Debt modifications and loan covenants
Companies experiencing reduced revenues, higher operating costs and/or cash flow challenges due to COVID–19 may need to obtain additional financing, restructure existing debt agreements, or obtain waivers in debt covenants. These changes may represent a debt modification, debt extinguishment or a troubled debt restructuring, and all three have different accounting and reporting implications. If covenants are breached, the debt may need to be reclassified from long-term to current on the balance sheet.
Fair Value Measurement:
The determination of fair value in situations where it’s called for is much more complicated when there is uncertainty and volatility in the markets. Nonetheless, current market prices cannot be ignored in valuation assessments.
Revenue Recognition:
Notified Accounting Standards, allows only to recognize revenue when it is probable that the consideration will be collected. This suggests that to consider not only the customer’s ability but also the intention to pay that amount of consideration when it is due.

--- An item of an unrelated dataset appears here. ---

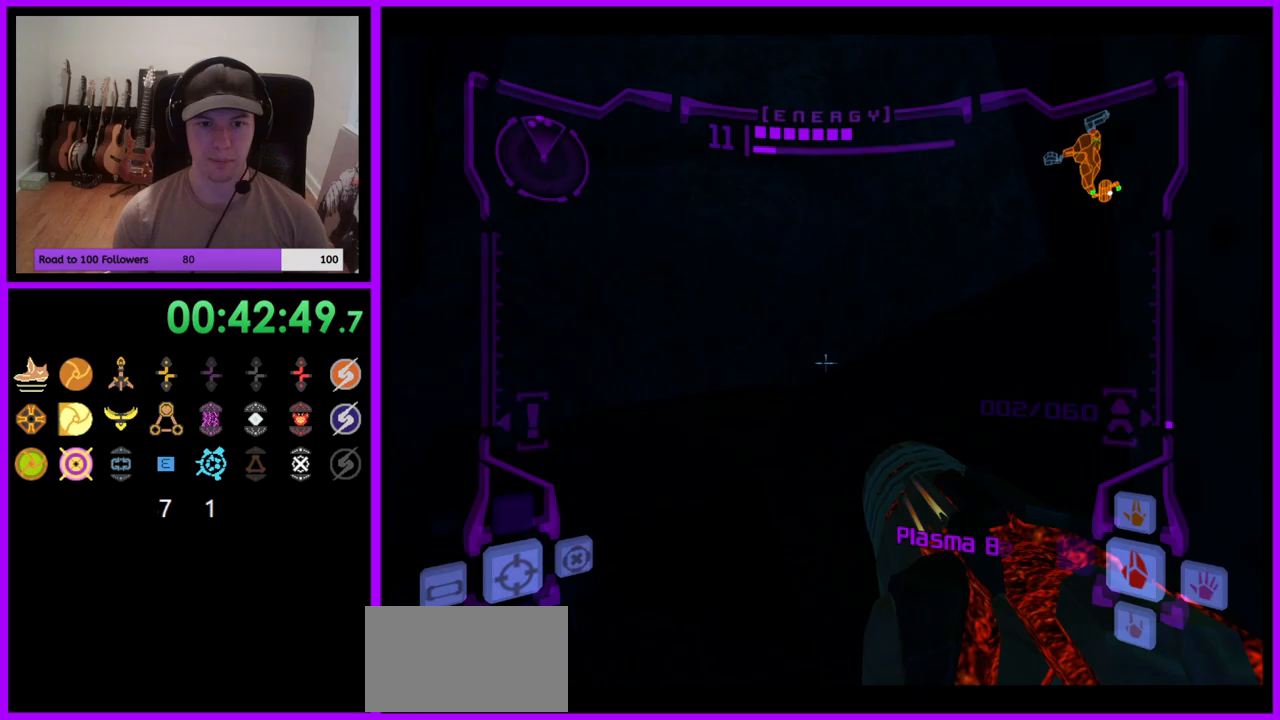
{"buttons": ["A", "L1"], "left_stick": "up-right", "right_stick": "center", "events": [[333, "left_stick", "up-right"]]}
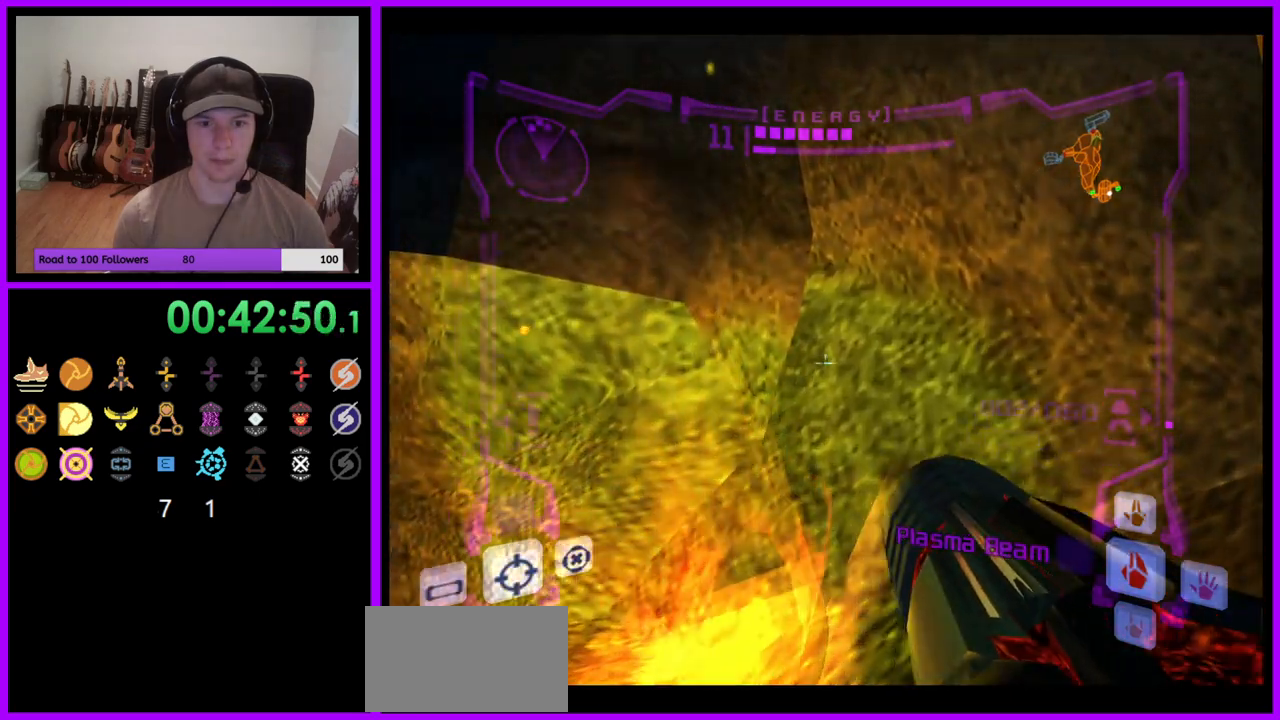
{"buttons": ["A"], "left_stick": "left", "right_stick": "center", "events": [[233, "left_stick", "center"], [383, "L1", "up"], [417, "left_stick", "left"]]}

In current scenario, in addition to obvious impact of reduced revenue due to the impact of COVID-19, Companies also need to identify customer’s ability with long term credit period, pose a big challenge for recognition of revenue. This certainly creates a question for auditor to accept recognized revenue.

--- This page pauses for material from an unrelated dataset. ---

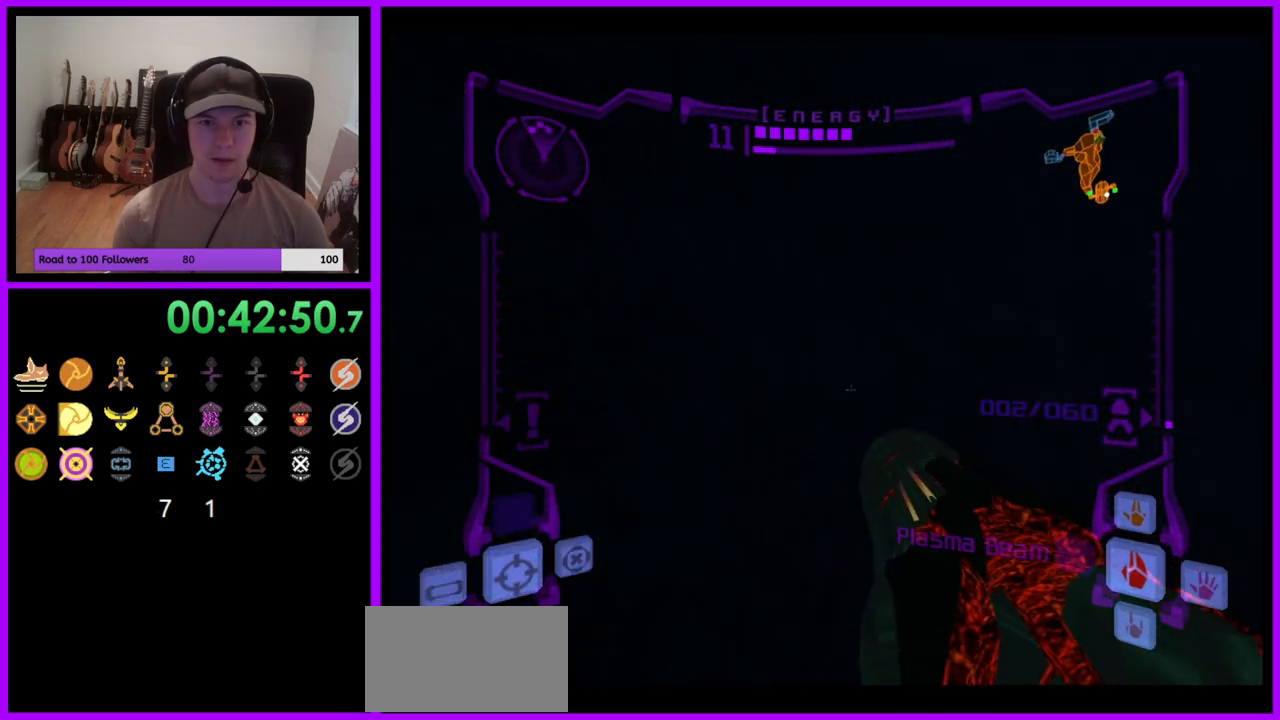
{"buttons": ["A", "L1"], "left_stick": "right", "right_stick": "center", "events": [[83, "left_stick", "center"], [117, "L1", "down"], [217, "left_stick", "left"], [317, "left_stick", "center"], [433, "left_stick", "right"]]}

Presentation of Financial Statement:
Due to Covid-19 any materially affected business may justify the low profitability with an additional presentation of line items. When items of income or expense are material, an entity shall disclose their nature and amount separately, with such separate disclosure businesses may explain the reason and facts.
It is undoubtedly a challenging time for companies to prepare the financial statements with above areas to deal with and for auditor to certify.